First presented at the Museum of Witchcraft and magic conference – May 18th -19th 2019
Many of us here will be familiar with the haunting “I sal gow intill a haire …” incantation which once drifted around the museum from the old “wise woman’s” tableaux soundtrack… and indeed in the course of my background researches for this paper I was continually surprised by my familiarity with much of the material in the confessions of Isabel Gowdie. So much of her story seems to have seeped in to both popular culture and Neo-Pagan practice alike. There may however be another reason for this apparent familiarity.
The story as we know it has no prequel or record of what happened following the event, but only a set of four unusually explicit confessions from a woman called Isobel Gowdie, taken apparently without any form of coercion before a group of local dignitaries in the Spring of 1662 in the far north east of Scotland.
In 1833 Robert Pitcairn published them as a kind of legal oddity but it didn’t really emerge again until about a hundred years later when substantial references to the confessions appeared in Dr Margaret Murrays “The God of the Witches”. Here she used them as evidence for her theory that witchcraft was neither fabricated or imagined but was an actual physical survival of a prehistoric fertility cult. This is where I first came across Isobel Gowdie.
To try and navigate a path through these confessions I am following the lead taken by Joyce Froome in her 2010 “Wicked enchantments”, in which she turns to not only contemporary magical beliefs as a means by which to unpick the Pendle witch trials, which took place fifty years prior to the Isabel Gowdie case… but also to contemporary folkloric beliefs.

▸ **EXERCISES TO COMPLETE**:
A. Using the Isobel Gowdie passage, decide whether each statement agrees with it: (i) Robert Pitcairn published the confessions in 1833; (ii) the confessions were taken under coercion; (iii) the Pendle witch trials came fifty years after the Gowdie case. Answer yes or no for each and quote the words that settle it.
B. Please duplicate the part of the Isobel Gowdie passage between "In 1833 Robert" and "contemporary folkloric beliefs.", inclusive.
C. Condense the paragraph of the Isobel Gowdie passage that begins "In 1833 Robert Pitcairn" while retaining its main facts.

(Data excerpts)
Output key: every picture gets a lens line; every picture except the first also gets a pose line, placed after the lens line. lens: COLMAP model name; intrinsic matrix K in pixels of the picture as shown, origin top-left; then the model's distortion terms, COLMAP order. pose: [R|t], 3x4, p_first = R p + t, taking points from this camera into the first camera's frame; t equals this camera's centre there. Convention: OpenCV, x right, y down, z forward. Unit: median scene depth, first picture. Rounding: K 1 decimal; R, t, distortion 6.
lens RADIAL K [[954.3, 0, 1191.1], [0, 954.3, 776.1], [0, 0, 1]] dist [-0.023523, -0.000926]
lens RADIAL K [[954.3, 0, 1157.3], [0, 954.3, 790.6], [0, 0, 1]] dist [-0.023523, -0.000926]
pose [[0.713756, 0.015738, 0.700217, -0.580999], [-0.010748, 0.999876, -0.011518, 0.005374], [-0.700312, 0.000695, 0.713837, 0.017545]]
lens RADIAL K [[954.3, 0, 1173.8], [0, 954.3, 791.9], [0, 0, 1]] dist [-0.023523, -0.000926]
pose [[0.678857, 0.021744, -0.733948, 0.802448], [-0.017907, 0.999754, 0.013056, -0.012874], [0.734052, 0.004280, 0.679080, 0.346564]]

▸ **SOLVED TASKS**:
A.
(i) Yes: "In 1833 Robert Pitcairn published them as a kind of legal oddity"
(ii) No: "taken apparently without any form of coercion"
(iii) No: "which took place fifty years prior to the Isabel Gowdie case"

B.
In 1833 Robert Pitcairn published them as a kind of legal oddity but it didn’t really emerge again until about a hundred years later when substantial references to the confessions appeared in Dr Margaret Murrays “The God of the Witches”. Here she used them as evidence for her theory that witchcraft was neither fabricated or imagined but was an actual physical survival of a prehistoric fertility cult. This is where I first came across Isobel Gowdie.
To try and navigate a path through these confessions I am following the lead taken by Joyce Froome in her 2010 “Wicked enchantments”, in which she turns to not only contemporary magical beliefs as a means by which to unpick the Pendle witch trials, which took place fifty years prior to the Isabel Gowdie case… but also to contemporary folkloric beliefs.

C. Robert Pitcairn published the confessions in 1833 as a legal oddity. They resurfaced about a hundred years later in Dr. Margaret Murray's "The God of the Witches." There she cited them as evidence that witchcraft was a real physical survival of a prehistoric fertility cult. That book is where the writer first came across Isobel Gowdie.